I'm having some trouble understanding the proof of the following theorem
A subgroup of a cyclic group is cyclic
I will list each step of the proof in my textbook and indicate the places that I'm confused and hopefully somewhere out there can clear some things up for me.
Proof
Let $G$ be a cyclic group generated by "$a$" and let $H$ be a subgroup of $G$. If $H = {\{e\}}$, then $H = \langle e\rangle $ is cyclic. If $H \neq \space {\{e\}}$, then $a^n \in H$ for some $n \in \mathbb{Z}^{+}$. Let $m$ be the smallest integer in $\mathbb{Z}^{+}$ such that $a^m \in H$.

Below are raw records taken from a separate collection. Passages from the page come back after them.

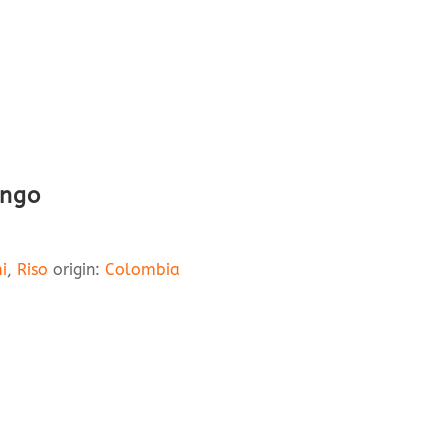
ungo
i
,
Riso
origin:
Colombia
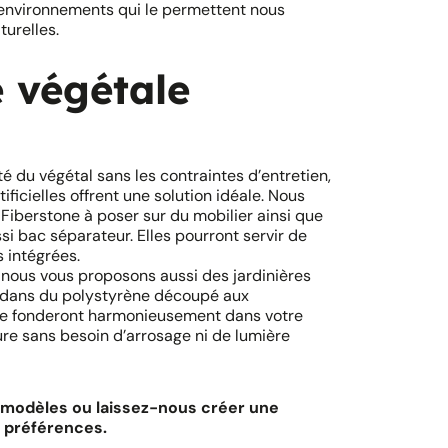
s environnements qui le permettent nous
turelles.
e végétale
é du végétal sans les contraintes d’entretien,
tificielles offrent une solution idéale. Nous
Fiberstone à poser sur du mobilier ainsi que
si bac séparateur. Elles pourront servir de
 intégrées.
t nous vous proposons aussi des jardinières
 dans du polystyrène découpé aux
t se fonderont harmonieusement dans votre
re sans besoin d’arrosage ni de lumière
 modèles ou laissez-nous créer une
s préférences.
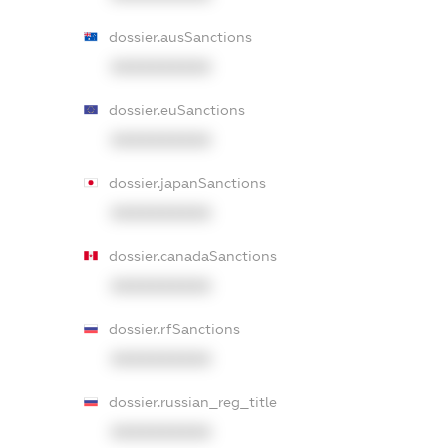
dossier.ausSanctions
XXXXXXXXXX
dossier.euSanctions
XXXXXXXXXX
dossier.japanSanctions
XXXXXXXXXX
dossier.canadaSanctions
XXXXXXXXXX
dossier.rfSanctions
XXXXXXXXXX
dossier.russian_reg_title
XXXXXXXXXX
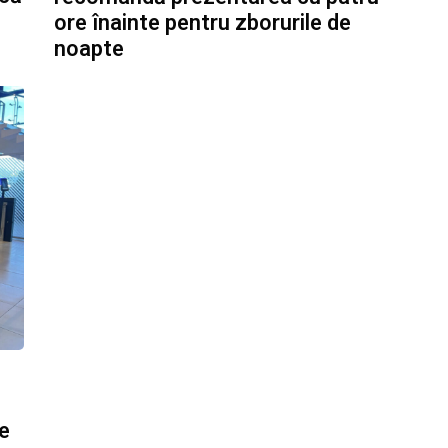
ore înainte pentru zborurile de
noapte
le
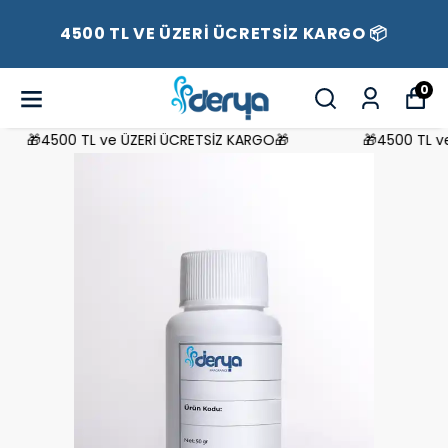
4500 TL VE ÜZERİ ÜCRETSİZ KARGO 📦
0
🎁4500 TL ve ÜZERİ ÜCRETSİZ KARGO🎁
🎁4500 TL ve 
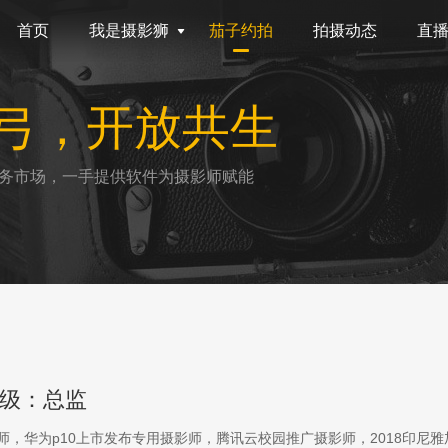
首页
我是摄影狮
茄子约拍
拍摄动态
直
弓，开放共生
务市场，一手提供软件为摄影师赋能
级：总监
影师，华为p10上市发布专用摄影师，腾讯云校园推广摄影师，2018印尼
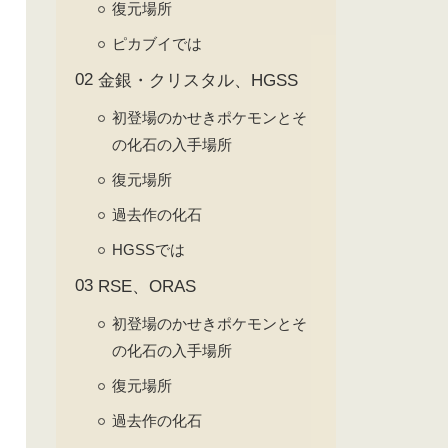
復元場所
ピカブイでは
金銀・クリスタル、HGSS
初登場のかせきポケモンとそ
の化石の入手場所
復元場所
過去作の化石
HGSSでは
RSE、ORAS
初登場のかせきポケモンとそ
の化石の入手場所
復元場所
過去作の化石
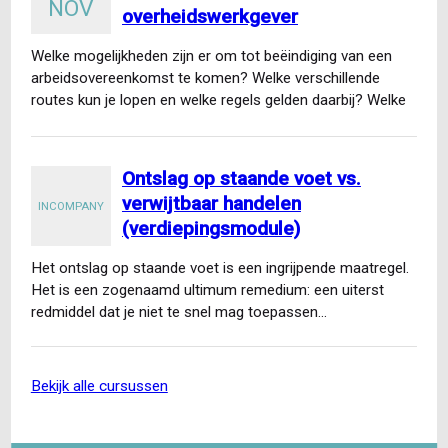
NOV
overheidswerkgever
Welke mogelijkheden zijn er om tot beëindiging van een
arbeidsovereenkomst te komen? Welke verschillende
routes kun je lopen en welke regels gelden daarbij? Welke
ontslaggronden…
Ontslag op staande voet vs.
verwijtbaar handelen
INCOMPANY
(verdiepingsmodule)
Het ontslag op staande voet is een ingrijpende maatregel.
Het is een zogenaamd ultimum remedium: een uiterst
redmiddel dat je niet te snel mag toepassen…
bekijk alle cursussen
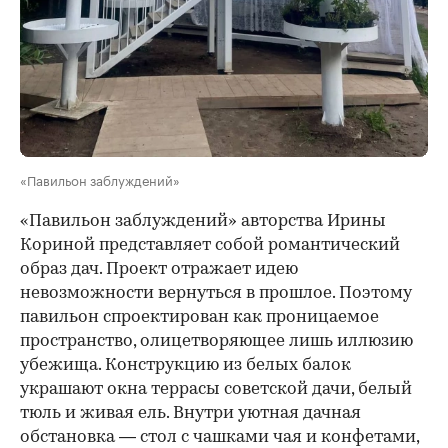
«Павильон заблуждений»
«Павильон заблуждений» авторства Ирины
Кориной представляет собой романтический
образ дач. Проект отражает идею
невозможности вернуться в прошлое. Поэтому
павильон спроектирован как проницаемое
пространство, олицетворяющее лишь иллюзию
убежища. Конструкцию из белых балок
украшают окна террасы советской дачи, белый
тюль и живая ель. Внутри уютная дачная
обстановка — стол с чашками чая и конфетами,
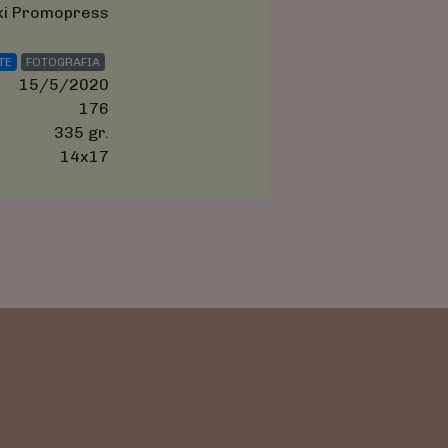
ki Promopress
TE
FOTOGRAFIA
15/5/2020
176
335 gr.
14x17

We claim that $c = a^m$ generates $H$; that is,
$$H = \langle a^m\rangle = \langle c\rangle.$$
We must show that every $b \in H$ is a power of $c$. Since $b \in H$ and $H \leq G$, we have $b = a^n$ for some $n$. Find $q$ and $r$ such that
$$ n = mq + r \space \space \space \space for \space \space \space 0 \leq r < m,$$
Alright this is the first part in the proof where I start to get confused. Where does the division algorithm come from and why are we using it? The proof continues as follows:
$$a^n = a^{mq + r} = (a^m)^q \cdot a^r,$$
so
$$ a^r = (a^m)^{-q} \cdot a^n.$$
Now since $a^n \in H$, $a^m \in H$, and $H$ is a group, both $(a^m)^{-q}$ and $a^n$ are in $H$. Thus
$$(a^m)^{-q} \cdot a^n \in H; \space \space \space \text{that is,} \space \space a^r \in H.$$
This is another point at which I’m a little confused. What exactly about $a^n$ and $a^m$ being elements of $H$ allows us to accept that $(a^m)^{-q}$ and $a^{n}$ are in $H$? The proof continues:
Since $m$ was the smallest positive integer such that $a^m \in H$ and $0$ $\leq r$ $< m$, we must have $r = 0$. Thus $n = qm$ and
$$b \space = \space a^n \space = \space (a^m)^q \space = \space c^q,$$
so $b$ is a power of $c.$
This final step is confusing as well, but I think its just because of the previous parts I was confused about. Any help in understanding this proof would be greatly appreciated
Best Answer
For the first question, the appearance of the division algorithm is best explained by its usefulness in the rest of the proof. You might think of it because you want $n=qm$, as you need to show that $a^n$ is a power of $a^m$, but the best you can do at that point is say $n=qm+r$ and then attempt to prove $r=0$.
For the second question, as $a^m\in H$, we have $(a^m)^{-1}\in H$, as subgroups are closed under taking inverses, and then $(a^m)^{-q}=((a^m)^{-1})^q\in H$, as subgroups are closed under multiplication.